230      Un Turco crudo,

            Bella fanciulla,

            Ti piglierà.

                        E ti dirà:

            “Signore scudo,

235      Signor scudiere,

            Venga al quartiere

            Di Mustafà”.

 

ARMIDA

                        Tu non sei nato

            In casa d'Este:

240      Nelle foreste

            Ti fece il mar,

                        Allor che il Caucaso

            (La cosa è piana)

            Coll'onda insana

245      Si maritò.

                        Vattene pur, crudele;

            Vattene, iniquo, omai:

            Me ignoto spirto a tergo

            Eternamente avrai.

 

RINALDO

250      Non me ne importa un corno,

            Perché non ti vedrò.

 

ARMIDA

            Ma cado tramortita, e mi diffondo

            Di gelato sudor.

 

RINALDO

                                                                       Poter del mondo!

                        Cara Armida! oimè! che fai?

255      Non mi senti e non mi vedi?

            Ma pur gli ultimi congedi

            Per pietade io prenderò.

                        Oh! crudel, tu non rispondi?

            Non mi dici: “Schiavo, cane!”

260      Sta' pur lì fino a dimane;

            Ch'io per me già me ne vo.

 

 

 

XLII

A CARLO PORTA

[Sonetto beroldinghiano]

[1° marzo 1819]

 

                        Lingua mendace che invoca gli Dei

            Essendo in suo cuore ateo mitologico,

            Tu credesti ingannare i sensi miei

            Con stile affettatamente pedagogico.

5                      Del qual giammai creduto io non avrei

            Che mi stimassi tanto cacologico

            Da non discerner sensi buoni e rei

            Sotto il velame del linguaggio anfibologico.

                        Falso avvocato ne fingesti difensore

10        Per tirare in rovina il tuo cliente.

            O stelle! o numi! chi vide un tale orrore?.
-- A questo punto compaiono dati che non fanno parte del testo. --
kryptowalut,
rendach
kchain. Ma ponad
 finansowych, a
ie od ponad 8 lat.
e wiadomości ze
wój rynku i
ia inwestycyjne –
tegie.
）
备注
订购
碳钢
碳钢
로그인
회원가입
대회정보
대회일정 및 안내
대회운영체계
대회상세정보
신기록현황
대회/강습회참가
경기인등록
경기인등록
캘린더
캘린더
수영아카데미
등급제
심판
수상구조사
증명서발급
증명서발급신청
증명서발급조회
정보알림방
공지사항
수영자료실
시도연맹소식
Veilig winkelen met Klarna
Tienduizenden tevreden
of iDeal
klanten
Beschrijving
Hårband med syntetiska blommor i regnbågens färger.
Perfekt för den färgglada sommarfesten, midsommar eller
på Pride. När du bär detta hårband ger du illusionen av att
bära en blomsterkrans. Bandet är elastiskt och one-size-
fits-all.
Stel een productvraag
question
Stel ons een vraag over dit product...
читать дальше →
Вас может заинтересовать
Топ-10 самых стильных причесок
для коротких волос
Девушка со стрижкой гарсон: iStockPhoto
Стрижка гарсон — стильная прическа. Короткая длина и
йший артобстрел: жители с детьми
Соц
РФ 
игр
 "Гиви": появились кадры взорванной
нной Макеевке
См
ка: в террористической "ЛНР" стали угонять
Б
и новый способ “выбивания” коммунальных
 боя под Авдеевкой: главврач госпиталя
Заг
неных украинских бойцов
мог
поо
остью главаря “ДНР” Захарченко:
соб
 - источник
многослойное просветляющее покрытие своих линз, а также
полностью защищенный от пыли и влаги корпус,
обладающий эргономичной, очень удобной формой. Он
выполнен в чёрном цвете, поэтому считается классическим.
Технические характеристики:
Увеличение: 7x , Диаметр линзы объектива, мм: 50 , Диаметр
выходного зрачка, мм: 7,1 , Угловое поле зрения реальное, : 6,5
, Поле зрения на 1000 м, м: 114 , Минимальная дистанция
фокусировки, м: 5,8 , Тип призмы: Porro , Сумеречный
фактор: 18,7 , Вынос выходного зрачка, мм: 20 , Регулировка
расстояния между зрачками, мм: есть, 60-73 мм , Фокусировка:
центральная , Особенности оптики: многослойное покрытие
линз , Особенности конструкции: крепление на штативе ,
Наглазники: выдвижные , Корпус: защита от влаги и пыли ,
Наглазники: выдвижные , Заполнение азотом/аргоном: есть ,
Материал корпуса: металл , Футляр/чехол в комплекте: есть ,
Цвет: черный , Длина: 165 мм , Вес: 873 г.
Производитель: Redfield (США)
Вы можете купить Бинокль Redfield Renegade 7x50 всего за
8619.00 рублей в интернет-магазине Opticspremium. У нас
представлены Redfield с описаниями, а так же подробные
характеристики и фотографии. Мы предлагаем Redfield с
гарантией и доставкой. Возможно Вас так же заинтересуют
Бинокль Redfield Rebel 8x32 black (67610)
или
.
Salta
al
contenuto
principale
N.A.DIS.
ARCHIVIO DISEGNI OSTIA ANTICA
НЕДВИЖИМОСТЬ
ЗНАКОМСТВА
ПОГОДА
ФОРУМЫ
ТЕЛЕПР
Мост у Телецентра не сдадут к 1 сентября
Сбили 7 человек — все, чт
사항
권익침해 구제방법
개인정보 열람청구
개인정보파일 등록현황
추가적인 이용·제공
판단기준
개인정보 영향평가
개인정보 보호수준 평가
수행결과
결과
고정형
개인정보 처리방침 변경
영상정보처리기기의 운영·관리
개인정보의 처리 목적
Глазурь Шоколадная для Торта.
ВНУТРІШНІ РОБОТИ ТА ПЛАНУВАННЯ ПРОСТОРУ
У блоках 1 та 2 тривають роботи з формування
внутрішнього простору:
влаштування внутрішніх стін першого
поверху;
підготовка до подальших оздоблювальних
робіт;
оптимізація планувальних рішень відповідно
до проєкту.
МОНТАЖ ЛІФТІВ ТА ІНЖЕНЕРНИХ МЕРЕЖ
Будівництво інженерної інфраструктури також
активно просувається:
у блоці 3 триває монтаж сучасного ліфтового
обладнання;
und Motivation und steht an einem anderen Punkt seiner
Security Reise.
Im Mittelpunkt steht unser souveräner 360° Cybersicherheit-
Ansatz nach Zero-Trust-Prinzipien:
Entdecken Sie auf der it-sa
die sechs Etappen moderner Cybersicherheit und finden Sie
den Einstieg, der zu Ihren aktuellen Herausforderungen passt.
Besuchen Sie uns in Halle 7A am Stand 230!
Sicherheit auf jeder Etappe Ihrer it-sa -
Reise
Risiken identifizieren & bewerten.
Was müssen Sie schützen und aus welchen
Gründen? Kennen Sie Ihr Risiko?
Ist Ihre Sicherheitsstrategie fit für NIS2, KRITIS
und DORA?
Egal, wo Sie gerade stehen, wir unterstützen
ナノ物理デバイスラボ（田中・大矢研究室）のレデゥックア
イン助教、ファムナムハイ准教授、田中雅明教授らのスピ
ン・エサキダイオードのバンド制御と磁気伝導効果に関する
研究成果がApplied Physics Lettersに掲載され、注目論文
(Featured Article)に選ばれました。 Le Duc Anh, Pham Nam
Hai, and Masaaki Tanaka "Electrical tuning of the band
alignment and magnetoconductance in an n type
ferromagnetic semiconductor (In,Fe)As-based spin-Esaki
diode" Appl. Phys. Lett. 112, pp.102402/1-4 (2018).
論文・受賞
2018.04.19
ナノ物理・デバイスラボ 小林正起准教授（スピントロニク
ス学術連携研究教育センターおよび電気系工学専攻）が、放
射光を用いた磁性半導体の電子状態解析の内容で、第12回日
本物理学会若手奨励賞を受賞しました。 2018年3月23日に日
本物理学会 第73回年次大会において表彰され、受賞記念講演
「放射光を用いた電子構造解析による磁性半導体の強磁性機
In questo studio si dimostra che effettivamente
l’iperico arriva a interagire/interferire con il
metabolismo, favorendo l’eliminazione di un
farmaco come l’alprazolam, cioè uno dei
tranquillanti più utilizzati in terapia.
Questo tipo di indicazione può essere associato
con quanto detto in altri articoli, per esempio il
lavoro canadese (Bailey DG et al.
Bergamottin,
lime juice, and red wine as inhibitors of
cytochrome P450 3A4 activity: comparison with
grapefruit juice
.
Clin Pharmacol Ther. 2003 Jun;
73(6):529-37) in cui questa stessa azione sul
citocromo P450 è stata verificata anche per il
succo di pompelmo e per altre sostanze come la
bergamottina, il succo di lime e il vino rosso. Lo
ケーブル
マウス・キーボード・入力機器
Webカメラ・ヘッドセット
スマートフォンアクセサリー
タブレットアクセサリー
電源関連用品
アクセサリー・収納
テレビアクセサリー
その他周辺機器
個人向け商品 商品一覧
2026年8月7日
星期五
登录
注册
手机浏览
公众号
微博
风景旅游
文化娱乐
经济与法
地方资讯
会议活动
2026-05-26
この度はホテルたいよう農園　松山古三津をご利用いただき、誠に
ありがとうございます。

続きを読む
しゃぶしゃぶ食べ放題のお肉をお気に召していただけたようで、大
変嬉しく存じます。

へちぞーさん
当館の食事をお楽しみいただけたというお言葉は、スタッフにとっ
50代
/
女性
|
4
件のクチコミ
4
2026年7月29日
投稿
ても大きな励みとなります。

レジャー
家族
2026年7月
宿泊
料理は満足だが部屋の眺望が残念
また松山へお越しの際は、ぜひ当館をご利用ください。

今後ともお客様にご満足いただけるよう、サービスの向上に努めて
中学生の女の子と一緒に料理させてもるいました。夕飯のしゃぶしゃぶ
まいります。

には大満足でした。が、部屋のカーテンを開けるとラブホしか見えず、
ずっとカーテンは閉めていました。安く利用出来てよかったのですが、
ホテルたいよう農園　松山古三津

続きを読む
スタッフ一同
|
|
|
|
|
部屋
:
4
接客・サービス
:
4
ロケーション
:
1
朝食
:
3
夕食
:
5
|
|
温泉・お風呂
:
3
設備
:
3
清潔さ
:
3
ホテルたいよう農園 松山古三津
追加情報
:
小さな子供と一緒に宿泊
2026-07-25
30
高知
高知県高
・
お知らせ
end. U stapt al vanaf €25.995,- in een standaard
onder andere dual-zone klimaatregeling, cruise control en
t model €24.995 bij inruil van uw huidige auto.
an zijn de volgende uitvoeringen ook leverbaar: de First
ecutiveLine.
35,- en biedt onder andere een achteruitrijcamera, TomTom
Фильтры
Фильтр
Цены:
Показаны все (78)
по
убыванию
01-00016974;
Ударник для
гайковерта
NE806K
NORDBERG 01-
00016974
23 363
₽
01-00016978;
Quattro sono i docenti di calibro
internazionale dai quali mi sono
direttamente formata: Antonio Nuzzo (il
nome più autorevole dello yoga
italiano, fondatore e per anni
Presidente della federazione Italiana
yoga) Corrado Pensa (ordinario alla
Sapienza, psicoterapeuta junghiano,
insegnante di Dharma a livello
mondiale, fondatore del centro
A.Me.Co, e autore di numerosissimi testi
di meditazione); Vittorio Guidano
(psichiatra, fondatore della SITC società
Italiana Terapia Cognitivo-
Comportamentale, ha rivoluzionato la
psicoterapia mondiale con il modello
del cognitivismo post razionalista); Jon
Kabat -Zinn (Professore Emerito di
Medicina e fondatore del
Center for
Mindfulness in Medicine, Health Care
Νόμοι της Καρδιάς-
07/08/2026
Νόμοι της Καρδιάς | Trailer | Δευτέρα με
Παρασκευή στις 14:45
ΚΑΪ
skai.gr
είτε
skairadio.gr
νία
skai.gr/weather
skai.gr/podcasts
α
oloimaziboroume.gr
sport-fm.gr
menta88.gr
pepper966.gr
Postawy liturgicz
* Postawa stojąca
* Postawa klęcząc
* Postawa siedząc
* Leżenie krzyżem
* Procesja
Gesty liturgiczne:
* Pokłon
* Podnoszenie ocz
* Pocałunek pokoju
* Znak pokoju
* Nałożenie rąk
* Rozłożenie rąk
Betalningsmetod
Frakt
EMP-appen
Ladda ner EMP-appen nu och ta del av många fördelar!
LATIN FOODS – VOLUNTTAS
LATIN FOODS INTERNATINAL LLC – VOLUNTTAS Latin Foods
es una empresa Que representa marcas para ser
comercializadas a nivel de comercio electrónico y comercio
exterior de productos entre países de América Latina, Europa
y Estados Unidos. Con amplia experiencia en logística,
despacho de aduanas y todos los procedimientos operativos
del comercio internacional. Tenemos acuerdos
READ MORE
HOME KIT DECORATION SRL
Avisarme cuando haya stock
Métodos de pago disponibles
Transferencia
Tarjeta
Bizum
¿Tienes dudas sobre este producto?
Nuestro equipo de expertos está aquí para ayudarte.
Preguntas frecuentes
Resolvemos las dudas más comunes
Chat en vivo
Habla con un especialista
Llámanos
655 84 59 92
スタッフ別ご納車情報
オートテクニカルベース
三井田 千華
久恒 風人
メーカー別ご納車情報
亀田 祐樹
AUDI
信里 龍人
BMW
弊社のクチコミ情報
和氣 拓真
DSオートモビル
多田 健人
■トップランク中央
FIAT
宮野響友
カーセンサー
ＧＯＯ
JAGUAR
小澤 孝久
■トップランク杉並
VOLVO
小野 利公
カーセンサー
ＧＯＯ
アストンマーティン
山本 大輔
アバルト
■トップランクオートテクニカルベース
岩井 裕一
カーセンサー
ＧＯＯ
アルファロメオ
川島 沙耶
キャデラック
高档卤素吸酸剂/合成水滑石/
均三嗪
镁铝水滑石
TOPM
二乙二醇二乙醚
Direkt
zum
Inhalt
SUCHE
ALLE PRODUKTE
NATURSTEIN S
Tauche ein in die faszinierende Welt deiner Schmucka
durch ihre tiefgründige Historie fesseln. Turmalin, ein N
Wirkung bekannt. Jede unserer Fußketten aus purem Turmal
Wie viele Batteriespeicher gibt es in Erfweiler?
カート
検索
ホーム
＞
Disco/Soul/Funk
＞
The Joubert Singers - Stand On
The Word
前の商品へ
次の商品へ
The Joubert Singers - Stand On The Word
                        E per tradire ancor più impunemente

            Pigliare un nome caro all'alme Suore

            Come la tua inizial spergiura e mente!

 

 

XLIII

[POSTILLA AL PRECEDENTE SONETTO]

[1° marzo 1819]

 

                        On badée, che voeur fa da sapienton,

            El se toeu subet via par on badée;

            Ma on omm de coo, che voeur parè mincion,

            El se mett anca in d'on bell cuntée.

 

 

XLIV

AL SIGNOR FRANCESCO HAYEZ

L'AUTORE

[1822?]

 

                        Già vivo al guardo la tua man pingea

            Un che in nebbia m'apparve all'intelletto:

            Altra or fugace e senza forme idea

            Timida accede all'alto tuo concetto:

5          Lieto l'accoglie, e un immortal ne crea

            Di maraviglia e di pietade oggetto;

            Mentre aver sol potea dal verso mio

            Pochi giorni di spregio, e poi l'oblio.

 

 

XLV

AD ANGELICA PALLI

[Agosto 1827]

 

                        Prole eletta dal Ciel, Saffo novella

            Che la prisca Sorella

            Di tanto avanzi in bei versi celesti

            E in santi modi onesti,

5          Canti della infelice tua rivale,

            Del Siculo sleale

            Nello scoglio fatal, m'attristi; ed io

            Ai numeri dolenti

            T'offro il plauso migliore, il pianto mio.

10        Ma tu credilo intanto ad alma schietta,

            Che d'insigne vendetta

            L'ombra illustre per te placata fora,

            Se il villano amator vivesse ancora.

 

XLVI

PER VINCENZO MONTI

[1828]

 

                        Salve, o divino, cui largì Natura

            Il cor di Dante e del suo Duca il canto!

            Questo fia il grido dell'età futura;

            Ma l'età che fu tua tel dice in pianto.